Held for 72 days at a notorious Ohio jail, the legal about-turn marks a major blow to the Trump administration’s aggressive and often illegal deportation campaign that’s seen hundreds of thousands of people forced out of the US, often without due process.
Soliman’s ordeal began during a regular check-in with immigration officials in Cincinnati on 9 July, when the 51-year-old from Cairo was subjected to an hours-long interview before being detained by an Ice agent and a representative of the FBI.
Soliman was transported to the Butler county jail and held in freezing conditions for 12 hours in the jail’s waiting room, where he struggled to stay warm wearing just a t-shirt and pants.
“The beds were rusted, and the only toilet was in a room with 13 or 14 other people around. It was traumatizing and dehumanizing,” he recalls.
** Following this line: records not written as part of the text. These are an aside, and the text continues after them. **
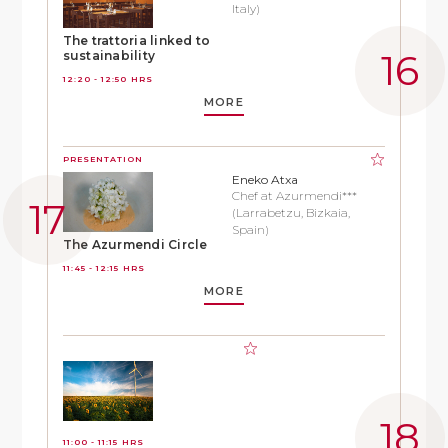
Italy)
The trattoria linked to
sustainability
12:20 - 12:50 HRS
MORE
PRESENTATION
Eneko Atxa
Chef at Azurmendi***
(Larrabetzu, Bizkaia,
Spain)
The Azurmendi Circle
11:45 - 12:15 HRS
MORE
11:00 - 11:15 HRS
Things worsened when Soliman was put in isolation – a cell where he was separated from others and denied nearly all rights granted to other detainees – for five days. He says it followed an argument when Soliman’s request for a quiet space to pray was rejected by a correctional officer who then claimed Soliman failed to comply with a lockdown call, something the imam denies.
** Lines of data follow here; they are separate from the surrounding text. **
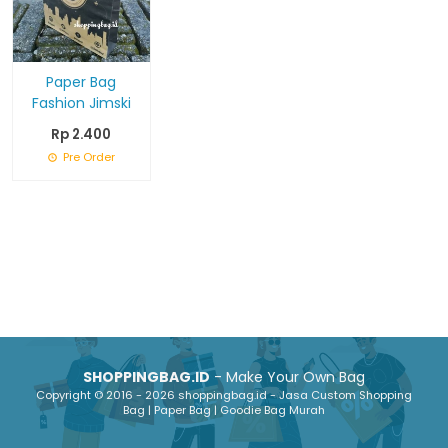
Paper Bag
Fashion Jimski
Rp 2.400
Pre Order
SHOPPINGBAG.ID
- Make Your Own Bag
Copyright © 2016 - 2026 shoppingbag.id - Jasa Custom Shopping
Bag | Paper Bag | Goodie Bag Murah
“There is a multi-purpose room where Christian pastors and Muslim imams come to administer to people, but the officer told me to pray at the gym where people were playing basketball,” he says.
“He grabbed my arms, I asked him to take his hands off me, then he pressed an emergency button and in seconds five or six officers rushed in and they handcuffed me.”
Correctional officers at Butler County Jail have been accused of abusing detainees in the past. In 2020, two men refugees detained by Ice at the jail filed a lawsuit against the jail and an officer, claiming that beatings resulted in serious physical abuse including the loss of teeth.